By Kelly Riddell, Investigative Reporter
September 2, 2014

If the Illinois Teachers Retirement Service (TRS) had to pay out all of its pensions today, it could only afford to give its members 40 cents on the dollar.

Yet the number of six-figure pensions TRS has been doling out has increased 24 percent this year compared to last, with about 6,000 retired educators collecting more than $100,000 annually, according to records obtained by Open the Books, an online aggregator of local spending that tracks educator salaries, pensions and vendor spending.

The group’s Labor Day report found more than 100,000 retired Illinois educators had been paid back what they invested into the system just 20 months after leaving work, a financial burden linked to union collective bargaining, which can cost taxpayers $2 million or more per teacher over the course of retirement.

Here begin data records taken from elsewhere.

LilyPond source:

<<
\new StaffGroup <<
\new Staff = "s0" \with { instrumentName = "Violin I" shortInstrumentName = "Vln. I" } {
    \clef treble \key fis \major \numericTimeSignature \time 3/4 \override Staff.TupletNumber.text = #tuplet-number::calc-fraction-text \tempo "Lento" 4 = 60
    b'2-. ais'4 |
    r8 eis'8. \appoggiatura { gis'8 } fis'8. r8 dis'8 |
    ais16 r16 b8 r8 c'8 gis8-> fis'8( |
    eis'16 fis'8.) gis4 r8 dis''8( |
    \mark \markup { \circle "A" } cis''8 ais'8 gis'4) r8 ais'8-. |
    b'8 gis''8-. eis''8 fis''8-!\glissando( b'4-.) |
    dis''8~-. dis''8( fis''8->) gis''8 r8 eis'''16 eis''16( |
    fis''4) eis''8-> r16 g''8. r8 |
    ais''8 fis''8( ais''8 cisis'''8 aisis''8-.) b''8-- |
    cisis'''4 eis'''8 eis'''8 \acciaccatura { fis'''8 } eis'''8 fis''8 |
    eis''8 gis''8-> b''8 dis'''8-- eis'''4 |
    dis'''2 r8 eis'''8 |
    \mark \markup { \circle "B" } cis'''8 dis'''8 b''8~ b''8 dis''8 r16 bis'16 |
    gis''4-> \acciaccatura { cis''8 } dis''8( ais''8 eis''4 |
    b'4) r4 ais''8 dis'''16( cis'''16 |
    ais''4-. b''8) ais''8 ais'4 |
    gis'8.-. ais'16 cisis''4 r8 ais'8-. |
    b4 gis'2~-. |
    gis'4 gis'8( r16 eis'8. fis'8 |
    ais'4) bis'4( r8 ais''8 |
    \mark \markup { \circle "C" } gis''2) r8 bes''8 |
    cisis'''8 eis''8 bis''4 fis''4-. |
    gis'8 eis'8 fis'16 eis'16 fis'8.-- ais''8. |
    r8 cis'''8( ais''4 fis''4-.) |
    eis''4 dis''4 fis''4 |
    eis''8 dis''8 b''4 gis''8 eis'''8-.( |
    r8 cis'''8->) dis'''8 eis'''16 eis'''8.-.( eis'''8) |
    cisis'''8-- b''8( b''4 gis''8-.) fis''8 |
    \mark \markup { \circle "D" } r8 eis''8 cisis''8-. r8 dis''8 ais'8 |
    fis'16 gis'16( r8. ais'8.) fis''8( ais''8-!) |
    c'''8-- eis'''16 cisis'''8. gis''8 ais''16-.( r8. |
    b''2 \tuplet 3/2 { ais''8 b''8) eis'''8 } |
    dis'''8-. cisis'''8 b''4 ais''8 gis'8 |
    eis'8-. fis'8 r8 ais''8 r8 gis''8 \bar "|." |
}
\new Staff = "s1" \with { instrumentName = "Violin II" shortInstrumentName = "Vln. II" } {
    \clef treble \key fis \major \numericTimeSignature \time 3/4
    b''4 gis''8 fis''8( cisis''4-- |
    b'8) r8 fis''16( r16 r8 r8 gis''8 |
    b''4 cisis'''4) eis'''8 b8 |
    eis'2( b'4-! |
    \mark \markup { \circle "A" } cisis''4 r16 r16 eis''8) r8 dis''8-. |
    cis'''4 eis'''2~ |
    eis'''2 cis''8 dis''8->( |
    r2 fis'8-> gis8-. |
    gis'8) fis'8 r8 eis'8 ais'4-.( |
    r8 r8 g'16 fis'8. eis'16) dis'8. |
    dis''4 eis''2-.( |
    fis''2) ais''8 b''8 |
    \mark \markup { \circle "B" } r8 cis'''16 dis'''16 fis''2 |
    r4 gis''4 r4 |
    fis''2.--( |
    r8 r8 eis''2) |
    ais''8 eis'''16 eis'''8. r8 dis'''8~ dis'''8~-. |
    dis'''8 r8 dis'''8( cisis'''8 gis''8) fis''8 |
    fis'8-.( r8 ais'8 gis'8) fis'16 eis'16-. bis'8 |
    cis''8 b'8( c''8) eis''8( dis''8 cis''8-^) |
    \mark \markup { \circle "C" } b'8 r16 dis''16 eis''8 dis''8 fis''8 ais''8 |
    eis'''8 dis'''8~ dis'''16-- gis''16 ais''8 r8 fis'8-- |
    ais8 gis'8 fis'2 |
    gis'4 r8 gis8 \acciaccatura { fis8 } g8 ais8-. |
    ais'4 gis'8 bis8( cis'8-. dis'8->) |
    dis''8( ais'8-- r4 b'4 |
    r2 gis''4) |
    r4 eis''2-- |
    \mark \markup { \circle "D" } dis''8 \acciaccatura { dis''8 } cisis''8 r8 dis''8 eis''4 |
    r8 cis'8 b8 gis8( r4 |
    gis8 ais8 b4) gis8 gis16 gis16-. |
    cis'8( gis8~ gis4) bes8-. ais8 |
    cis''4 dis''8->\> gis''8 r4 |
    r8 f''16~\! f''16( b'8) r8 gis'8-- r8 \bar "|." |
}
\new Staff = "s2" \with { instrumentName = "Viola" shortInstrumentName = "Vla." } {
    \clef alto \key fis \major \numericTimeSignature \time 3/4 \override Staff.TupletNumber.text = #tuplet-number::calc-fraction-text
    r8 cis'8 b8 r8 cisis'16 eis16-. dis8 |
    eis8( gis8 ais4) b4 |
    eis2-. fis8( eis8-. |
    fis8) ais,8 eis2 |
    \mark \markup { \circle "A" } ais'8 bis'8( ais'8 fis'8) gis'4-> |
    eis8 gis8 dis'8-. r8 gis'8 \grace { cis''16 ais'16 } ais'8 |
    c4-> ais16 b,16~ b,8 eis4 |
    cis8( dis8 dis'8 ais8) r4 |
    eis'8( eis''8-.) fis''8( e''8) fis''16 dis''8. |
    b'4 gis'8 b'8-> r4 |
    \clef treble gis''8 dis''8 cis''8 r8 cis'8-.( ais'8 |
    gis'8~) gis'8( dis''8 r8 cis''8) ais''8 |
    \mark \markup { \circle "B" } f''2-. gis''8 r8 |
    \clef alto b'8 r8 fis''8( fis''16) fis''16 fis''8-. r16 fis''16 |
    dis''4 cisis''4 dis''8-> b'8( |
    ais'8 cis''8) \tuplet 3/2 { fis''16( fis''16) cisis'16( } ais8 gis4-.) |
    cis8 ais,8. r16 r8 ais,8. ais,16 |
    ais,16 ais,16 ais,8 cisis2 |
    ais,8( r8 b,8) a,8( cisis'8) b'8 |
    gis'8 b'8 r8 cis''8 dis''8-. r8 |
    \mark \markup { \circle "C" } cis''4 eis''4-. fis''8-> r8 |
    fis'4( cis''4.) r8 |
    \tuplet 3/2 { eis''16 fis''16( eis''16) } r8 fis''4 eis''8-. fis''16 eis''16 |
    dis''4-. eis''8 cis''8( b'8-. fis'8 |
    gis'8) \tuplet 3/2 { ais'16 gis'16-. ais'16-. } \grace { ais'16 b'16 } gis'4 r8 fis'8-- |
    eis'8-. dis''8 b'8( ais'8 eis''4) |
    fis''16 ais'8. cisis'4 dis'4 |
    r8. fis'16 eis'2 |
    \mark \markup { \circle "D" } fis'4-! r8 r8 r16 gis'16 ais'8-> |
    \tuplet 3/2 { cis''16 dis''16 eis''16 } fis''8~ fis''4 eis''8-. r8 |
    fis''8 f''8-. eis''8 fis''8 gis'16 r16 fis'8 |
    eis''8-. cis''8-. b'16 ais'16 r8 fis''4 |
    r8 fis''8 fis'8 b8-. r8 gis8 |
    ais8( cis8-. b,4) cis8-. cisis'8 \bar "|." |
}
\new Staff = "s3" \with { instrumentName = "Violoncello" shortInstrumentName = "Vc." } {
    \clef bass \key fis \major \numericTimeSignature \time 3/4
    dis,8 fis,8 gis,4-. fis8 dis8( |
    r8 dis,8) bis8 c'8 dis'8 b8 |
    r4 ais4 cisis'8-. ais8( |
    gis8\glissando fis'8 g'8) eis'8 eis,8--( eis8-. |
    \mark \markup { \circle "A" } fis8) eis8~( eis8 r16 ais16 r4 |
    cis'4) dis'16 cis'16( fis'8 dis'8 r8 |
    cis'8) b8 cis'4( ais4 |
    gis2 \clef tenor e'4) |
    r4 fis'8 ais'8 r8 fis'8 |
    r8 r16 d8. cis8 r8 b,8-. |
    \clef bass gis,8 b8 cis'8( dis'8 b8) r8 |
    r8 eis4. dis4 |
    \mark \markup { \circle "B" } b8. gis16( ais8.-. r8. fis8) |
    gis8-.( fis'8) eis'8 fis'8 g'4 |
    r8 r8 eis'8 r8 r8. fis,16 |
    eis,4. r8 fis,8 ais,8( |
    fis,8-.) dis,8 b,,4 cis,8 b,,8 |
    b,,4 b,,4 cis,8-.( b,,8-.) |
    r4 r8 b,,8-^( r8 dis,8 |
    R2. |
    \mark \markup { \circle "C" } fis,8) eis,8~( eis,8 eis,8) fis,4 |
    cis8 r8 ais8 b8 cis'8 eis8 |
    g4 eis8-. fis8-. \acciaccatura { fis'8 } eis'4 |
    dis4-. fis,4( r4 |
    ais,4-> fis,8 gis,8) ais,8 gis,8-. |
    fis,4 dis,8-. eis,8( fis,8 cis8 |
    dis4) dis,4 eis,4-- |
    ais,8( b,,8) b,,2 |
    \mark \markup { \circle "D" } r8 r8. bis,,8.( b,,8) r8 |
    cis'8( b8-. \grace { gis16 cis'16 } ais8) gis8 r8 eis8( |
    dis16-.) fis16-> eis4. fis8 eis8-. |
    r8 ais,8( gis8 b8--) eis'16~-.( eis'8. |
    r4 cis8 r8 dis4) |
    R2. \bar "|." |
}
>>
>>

"For most school districts pension payments are one of the top five annual expenses," said Adam Andrzejewski, founder of Open the Books. "Are we going to educate children or provide lavish lifetime benefits for administrators and teachers? There’s not enough taxpayer money to do both."

Without reform, TRS’s pension plan could go bust by 2029, the fund’s executive director Dick Ingram told The State Journal-Register back in 2012.

Even though Illinois Gov. Pat Quinn and the state legislature pushed through legislation aimed at overhauling the pension fund last year, a court challenge brought by organized labor threatens to stymie that progress. In May the court decided to issue a temporary injunction against the new law — leaving the fund’s solvency in limbo.